"""

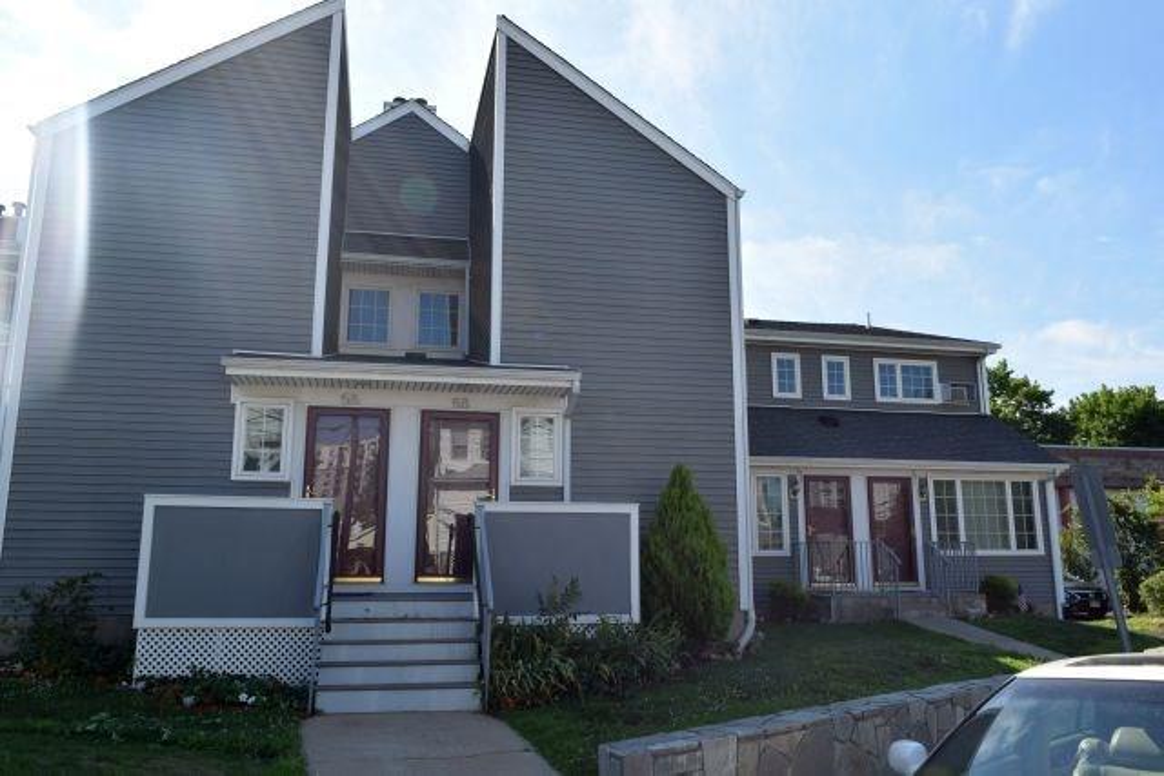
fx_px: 873
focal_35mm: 27
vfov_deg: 48.0
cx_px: 582
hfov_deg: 67.4
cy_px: 388
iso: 100
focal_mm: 18
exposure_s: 1/200
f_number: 9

"""

Aim of the task
Output all the records above again exactly, with the pictures dropped.

Output
fx_px: 873
focal_35mm: 27
vfov_deg: 48.0
cx_px: 582
hfov_deg: 67.4
cy_px: 388
iso: 100
focal_mm: 18
exposure_s: 1/200
f_number: 9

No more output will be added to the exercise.